AILSA CHANG, HOST:
Special counsel Robert Mueller did not come to a conclusion on whether President Trump obstructed justice in connection with the Russia investigation. But Mueller did leave the door open for Congress to explore the possibility. Mueller wrote that Congress's ability to address the president's actions documented in his report, quote, "accords with our constitutional system of checks and balances and the principle that no person is above the law."
And so let's turn to a member of Congress. Tom McClintock is a Republican who sits on the House Judiciary Committee, and he joins us now. Welcome.
TOM MCCLINTOCK: Thank you for having me.
CHANG: So the president is treating this report as a total exoneration. Do you think that's a fair assessment?
MCCLINTOCK: Oh, very much so. I mean, for two and a half years, we've heard morning, noon and night from the Democrats and the media that the president was an agent of Russia who was coordinating with that hostile government to overturn our elections process. Well, now, after - what? - 22 months of investigation, $25 million, thousands of subpoenas, we now know definitively that was a lie. We know that it was...
CHANG: But on the question of obstruction of justice, the report does describe at least 10 instances of questionable conduct. President Trump requested top aides to lie for him. He told his White House counsel to get Mueller fired. He told other aides to tell then-Attorney General Jeff Sessions to end the Russia investigation. Do you find any of those details disturbing?

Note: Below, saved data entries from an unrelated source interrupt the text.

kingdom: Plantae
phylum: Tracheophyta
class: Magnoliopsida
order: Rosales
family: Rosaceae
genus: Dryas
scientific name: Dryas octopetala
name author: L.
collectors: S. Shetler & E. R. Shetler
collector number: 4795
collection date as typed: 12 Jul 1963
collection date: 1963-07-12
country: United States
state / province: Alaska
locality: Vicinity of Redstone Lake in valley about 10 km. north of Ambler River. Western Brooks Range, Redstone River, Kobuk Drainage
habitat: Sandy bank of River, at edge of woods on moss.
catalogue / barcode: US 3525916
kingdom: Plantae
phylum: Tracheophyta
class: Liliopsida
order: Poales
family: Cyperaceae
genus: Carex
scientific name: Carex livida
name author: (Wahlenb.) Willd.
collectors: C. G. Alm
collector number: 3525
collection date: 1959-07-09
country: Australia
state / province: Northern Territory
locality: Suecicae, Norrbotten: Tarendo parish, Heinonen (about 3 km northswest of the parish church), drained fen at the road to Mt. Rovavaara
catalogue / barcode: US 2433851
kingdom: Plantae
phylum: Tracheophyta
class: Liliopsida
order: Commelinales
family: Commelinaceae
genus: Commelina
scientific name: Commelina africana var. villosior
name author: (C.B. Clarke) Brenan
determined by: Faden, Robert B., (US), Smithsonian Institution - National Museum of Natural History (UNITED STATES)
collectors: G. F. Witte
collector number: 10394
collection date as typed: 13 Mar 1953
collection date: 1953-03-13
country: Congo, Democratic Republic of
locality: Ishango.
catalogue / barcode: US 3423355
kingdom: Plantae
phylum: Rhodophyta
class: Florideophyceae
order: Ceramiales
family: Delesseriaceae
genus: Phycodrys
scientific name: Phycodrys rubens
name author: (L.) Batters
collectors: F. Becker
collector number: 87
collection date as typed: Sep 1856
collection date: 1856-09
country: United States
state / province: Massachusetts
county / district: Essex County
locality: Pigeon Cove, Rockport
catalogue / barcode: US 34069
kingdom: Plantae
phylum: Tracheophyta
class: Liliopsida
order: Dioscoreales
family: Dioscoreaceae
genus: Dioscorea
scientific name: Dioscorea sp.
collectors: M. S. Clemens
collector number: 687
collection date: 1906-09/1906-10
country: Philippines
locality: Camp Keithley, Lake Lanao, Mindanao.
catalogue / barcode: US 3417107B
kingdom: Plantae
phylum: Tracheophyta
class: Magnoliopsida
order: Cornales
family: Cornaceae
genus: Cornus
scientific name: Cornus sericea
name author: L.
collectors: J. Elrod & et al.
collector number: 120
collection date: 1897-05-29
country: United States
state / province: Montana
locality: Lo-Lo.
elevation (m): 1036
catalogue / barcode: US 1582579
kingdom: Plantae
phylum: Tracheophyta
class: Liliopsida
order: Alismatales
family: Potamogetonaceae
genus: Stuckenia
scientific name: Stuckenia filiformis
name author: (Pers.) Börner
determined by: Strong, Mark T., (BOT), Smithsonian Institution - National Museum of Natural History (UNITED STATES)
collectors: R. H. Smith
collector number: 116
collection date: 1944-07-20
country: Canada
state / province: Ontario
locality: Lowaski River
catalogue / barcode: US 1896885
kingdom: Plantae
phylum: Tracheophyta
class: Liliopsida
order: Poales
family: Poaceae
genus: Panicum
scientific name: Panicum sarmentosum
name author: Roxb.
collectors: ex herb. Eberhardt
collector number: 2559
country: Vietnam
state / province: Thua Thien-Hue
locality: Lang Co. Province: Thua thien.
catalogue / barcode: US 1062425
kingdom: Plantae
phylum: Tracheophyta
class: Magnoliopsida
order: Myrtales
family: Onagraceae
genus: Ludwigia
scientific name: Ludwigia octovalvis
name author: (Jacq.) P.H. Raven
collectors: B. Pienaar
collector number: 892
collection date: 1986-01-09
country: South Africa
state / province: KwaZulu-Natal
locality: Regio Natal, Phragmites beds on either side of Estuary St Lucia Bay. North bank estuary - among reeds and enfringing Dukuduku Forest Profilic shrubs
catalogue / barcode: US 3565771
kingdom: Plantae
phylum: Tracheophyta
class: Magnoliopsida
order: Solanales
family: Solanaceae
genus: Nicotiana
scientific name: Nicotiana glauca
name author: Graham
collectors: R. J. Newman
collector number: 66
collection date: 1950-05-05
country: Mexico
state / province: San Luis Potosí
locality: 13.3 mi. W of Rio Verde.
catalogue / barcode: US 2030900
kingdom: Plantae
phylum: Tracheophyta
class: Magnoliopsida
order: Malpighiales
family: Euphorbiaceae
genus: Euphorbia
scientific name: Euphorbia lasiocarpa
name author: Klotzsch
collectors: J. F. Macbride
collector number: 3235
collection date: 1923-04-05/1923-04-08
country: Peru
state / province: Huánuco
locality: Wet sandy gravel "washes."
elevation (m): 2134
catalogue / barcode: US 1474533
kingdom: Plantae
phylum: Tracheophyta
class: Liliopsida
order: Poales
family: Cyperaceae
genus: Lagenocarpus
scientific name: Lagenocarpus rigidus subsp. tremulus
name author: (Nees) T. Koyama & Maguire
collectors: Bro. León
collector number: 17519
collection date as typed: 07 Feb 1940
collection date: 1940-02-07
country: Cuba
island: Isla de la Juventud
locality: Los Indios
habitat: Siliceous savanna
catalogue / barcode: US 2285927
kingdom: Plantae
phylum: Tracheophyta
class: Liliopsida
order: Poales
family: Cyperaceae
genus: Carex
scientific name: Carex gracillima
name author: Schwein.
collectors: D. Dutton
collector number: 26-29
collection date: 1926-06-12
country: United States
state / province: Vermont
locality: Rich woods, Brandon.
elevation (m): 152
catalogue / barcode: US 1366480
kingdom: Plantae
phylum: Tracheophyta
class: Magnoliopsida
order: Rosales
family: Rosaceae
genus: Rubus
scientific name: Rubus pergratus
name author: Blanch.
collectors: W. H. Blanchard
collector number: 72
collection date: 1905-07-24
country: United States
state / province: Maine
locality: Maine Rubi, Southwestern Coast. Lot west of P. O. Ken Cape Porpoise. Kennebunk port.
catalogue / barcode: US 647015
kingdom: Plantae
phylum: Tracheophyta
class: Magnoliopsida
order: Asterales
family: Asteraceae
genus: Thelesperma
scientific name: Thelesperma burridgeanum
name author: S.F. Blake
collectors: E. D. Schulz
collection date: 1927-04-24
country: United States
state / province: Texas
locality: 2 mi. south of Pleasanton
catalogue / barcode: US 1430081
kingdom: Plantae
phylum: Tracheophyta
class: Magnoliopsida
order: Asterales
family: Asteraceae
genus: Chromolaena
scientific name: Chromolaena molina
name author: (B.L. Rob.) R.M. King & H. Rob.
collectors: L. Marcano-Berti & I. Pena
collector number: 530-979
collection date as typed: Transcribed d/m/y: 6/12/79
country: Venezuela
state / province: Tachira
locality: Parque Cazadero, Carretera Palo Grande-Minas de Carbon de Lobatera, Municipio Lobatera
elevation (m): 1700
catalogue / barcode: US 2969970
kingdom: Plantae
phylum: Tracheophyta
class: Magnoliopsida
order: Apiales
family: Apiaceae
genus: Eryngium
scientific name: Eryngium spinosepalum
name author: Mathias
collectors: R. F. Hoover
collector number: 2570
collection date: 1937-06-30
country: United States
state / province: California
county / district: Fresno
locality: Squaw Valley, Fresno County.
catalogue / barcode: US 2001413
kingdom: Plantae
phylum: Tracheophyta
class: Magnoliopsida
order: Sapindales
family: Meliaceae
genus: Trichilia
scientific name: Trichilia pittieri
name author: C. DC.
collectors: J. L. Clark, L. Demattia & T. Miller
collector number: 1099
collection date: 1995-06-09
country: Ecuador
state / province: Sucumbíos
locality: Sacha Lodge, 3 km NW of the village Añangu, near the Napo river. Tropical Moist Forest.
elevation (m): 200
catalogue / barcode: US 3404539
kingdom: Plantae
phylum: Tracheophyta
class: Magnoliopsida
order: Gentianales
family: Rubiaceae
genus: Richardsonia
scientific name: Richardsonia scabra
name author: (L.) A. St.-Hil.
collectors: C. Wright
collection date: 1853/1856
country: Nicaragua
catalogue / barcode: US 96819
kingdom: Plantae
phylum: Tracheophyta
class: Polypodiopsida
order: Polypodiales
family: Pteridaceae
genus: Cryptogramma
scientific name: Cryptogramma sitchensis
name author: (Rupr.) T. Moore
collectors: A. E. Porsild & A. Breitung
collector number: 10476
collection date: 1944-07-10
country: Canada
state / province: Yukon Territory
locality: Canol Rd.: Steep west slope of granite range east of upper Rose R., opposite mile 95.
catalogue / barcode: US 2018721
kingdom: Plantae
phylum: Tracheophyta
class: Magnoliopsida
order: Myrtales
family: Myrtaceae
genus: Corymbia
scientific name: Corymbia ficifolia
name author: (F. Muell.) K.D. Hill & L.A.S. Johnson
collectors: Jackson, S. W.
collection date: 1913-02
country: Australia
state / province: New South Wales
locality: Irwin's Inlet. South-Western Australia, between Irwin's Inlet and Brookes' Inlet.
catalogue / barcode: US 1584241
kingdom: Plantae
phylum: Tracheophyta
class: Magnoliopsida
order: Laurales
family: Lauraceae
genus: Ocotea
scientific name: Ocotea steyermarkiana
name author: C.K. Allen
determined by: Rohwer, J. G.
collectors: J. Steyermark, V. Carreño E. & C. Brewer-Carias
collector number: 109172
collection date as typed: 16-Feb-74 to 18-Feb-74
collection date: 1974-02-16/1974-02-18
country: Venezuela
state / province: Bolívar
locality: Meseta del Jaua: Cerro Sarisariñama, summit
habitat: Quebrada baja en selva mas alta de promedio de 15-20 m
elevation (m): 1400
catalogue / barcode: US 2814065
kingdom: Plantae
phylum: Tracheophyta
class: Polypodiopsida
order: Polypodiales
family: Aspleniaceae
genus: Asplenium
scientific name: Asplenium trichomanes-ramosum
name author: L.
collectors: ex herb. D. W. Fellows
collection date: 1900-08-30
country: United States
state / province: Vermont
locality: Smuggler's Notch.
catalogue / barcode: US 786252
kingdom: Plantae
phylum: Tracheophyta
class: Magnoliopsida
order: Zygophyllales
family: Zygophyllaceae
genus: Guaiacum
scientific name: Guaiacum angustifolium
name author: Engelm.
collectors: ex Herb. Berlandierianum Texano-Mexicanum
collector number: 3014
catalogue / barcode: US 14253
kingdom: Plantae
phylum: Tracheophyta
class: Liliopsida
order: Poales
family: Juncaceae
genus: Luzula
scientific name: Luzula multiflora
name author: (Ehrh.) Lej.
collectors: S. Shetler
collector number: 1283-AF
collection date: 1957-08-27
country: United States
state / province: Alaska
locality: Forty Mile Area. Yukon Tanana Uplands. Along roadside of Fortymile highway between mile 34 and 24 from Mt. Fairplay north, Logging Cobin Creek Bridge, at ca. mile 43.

MCCLINTOCK: First, I think Greg Gutfeld put it best when he says 10 times nothing is still nothing. This new lie that the President obstructed justice is a conclusion that the Mueller report does not make. The charges that we hear being attempted to be used to suggest that he was obstructing justice are based, frankly, on a man who was wrongly accused - literally of treason, blowing off steam behind closed doors over the injustice of it all.
But it's going to be very hard for anybody to make a convincing case on obstruction of justice when, A, there was no underlying crime, that there was no assertion of executive privilege. The president turned over every document that was requested - over a million - released his own attorney to be questioned for 30 hours by the Mueller team.
Now, you compare that to Hillary Clinton, who destroyed 30,000 emails that were under subpoena, going so far as to destroy the hard drives that contained them, and you begin...
CHANG: But putting aside...
MCCLINTOCK: ...To get a sense of the double standard that's involved in this discussion.
CHANG: But putting aside the question of whether there could have been a criminal charge for obstruction of justice, did you find any of the details disturbing, any of the details such as he requested top aides to lie for him, where he told his White House counsel to get Mueller fired? Does that, even though it may not strike you as criminal, does it strike you as unethical or improper?
MCCLINTOCK: I don't believe he used the word fired. I think that the quote was...
MCCLINTOCK: ...Mueller's got to go, Mueller's got to go. Well, that's not instruction to fire anybody. That's the guy blowing off steam. If - the president certainly had the constitutional authority to fire Mueller, he did not do so. He did not issue any explicit instructions for Mueller to be fired. And Mueller wasn't fired. So I find this absolutely absurd.
MCCLINTOCK: I think that the next phase of this investigation is not going to be obstruction of justice because there's no case to be made there. I mean, we'll certainly see the Democrats try to exploit that. But there's no case to be made.
I think what's going to happen next is we will be seeing within a few months' time the inspector general releasing a report, the Senate Judiciary Committee investigating the origin of this hoax that was used, first of all, to influence the presidential election. And we know that this was being done by top officials at the FBI, the Department of Justice and the intelligence agencies using a phony dossier they knew was false. And then when they failed to prevail in the election...
CHANG: All right. That's one...
MCCLINTOCK: ...They used it for two and a half years to undermine the legitimate election of the president of the United States.
CHANG: In the 30 seconds...
MCCLINTOCK: That's where I think the investigation is going from here.
CHANG: In the 30 seconds we have left, as - with respect to the Mueller investigation, the chair of the House Judiciary Committee is calling for Robert Mueller to testify. What questions do you have for Robert Mueller?
MCCLINTOCK: I want to know who was responsible for taking this phony dossier, leaking it to the press, using it as a justification for a phony FISA warrant to spy on an opposition presidential campaign.
CHANG: All right. That's Republican Tom McClintock of California. Thanks very much.
MCCLINTOCK: Thank you for having me.